Nella
piazza virtuale, e non solo in quella, si riesce a polemizzare su tutto. Nei
social ha avuto grandissima eco la morte per mano dei terroristi del cane
Diesel, una femmina di Malinois utilizzata
dalla polizia francese.
Qualcuno ha sottolineato, piuttosto schifato, che la
stessa attenzione mediatica e le stesse passioni non le avevano suscitate le
vittime degli attentati a Beirut oppure in Nigeria. Come a dire che il peso
emotivo della tragica morte di un cane è nettamente superiore a quello di
decine di persone. E’ proprio così.
Ma questo non dovrebbe suscitare indignazione,
semmai dovrebbe aprire una riflessione sul perché la fine di Diesel sia
giudicata passionalmente più impattante di quella delle vittime di un
attentato. Qualcuno nei giorni scorsi si è anche domandato perché i morti di Parigi
abbiano avuto un peso maggiore nell'animo della gente di quelli dell’aereo
russo fatto esplodere nel Sinai o dei ragazzi turchi massacrati da una bomba
durante una manifestazione pacifista.
Domande legittime che possono portare a risposte
scomode, per cui il peso dei morti è in relazione alla distanza geografica, al
colore della pelle, alla vicinanza culturale.

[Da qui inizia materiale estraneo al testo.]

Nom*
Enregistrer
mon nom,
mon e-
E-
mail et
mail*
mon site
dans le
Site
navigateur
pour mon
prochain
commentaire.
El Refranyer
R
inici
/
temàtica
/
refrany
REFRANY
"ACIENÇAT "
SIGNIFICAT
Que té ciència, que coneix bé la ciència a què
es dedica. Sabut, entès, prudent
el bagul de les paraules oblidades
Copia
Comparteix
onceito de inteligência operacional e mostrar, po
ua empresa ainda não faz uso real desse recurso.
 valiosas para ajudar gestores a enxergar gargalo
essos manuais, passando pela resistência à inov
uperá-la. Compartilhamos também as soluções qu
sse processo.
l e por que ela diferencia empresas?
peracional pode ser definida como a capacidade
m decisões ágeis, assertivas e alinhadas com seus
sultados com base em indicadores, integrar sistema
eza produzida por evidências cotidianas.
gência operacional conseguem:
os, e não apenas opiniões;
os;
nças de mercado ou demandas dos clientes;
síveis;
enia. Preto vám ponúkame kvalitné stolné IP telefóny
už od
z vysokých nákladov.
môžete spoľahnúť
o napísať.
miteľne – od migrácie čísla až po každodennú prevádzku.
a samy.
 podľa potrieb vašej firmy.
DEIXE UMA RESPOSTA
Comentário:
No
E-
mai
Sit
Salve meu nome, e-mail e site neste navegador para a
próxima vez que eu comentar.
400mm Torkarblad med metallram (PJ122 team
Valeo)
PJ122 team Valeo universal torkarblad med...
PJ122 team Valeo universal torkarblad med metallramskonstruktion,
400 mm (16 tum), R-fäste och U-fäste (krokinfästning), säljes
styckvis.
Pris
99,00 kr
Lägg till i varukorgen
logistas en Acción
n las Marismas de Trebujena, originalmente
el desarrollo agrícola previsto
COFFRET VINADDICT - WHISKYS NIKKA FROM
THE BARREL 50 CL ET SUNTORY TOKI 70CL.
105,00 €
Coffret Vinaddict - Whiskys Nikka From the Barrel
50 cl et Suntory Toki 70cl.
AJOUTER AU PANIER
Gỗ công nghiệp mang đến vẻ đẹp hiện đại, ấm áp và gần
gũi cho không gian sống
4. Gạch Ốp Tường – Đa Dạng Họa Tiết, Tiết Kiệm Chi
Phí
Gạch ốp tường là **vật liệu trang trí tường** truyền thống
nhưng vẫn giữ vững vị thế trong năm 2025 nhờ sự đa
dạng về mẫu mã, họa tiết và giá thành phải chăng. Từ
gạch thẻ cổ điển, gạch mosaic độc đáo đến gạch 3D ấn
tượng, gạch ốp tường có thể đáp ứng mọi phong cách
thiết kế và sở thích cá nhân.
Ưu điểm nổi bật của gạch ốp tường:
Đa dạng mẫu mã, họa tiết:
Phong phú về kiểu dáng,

A chi dissente sul povero di Diesel, vorremmo
domandare se s’inteneriscono di più per un cane abbandonato o per un barbone all'angolo della strada, siamo convinti che non darebbero una risposta
razionale.
E allora è giusto celebrare Diesel, anche se, ne
siamo convinti, come cane avrebbe preferito scorrazzare in qualche prato che
non infilarsi nel rifugio dei terroristi.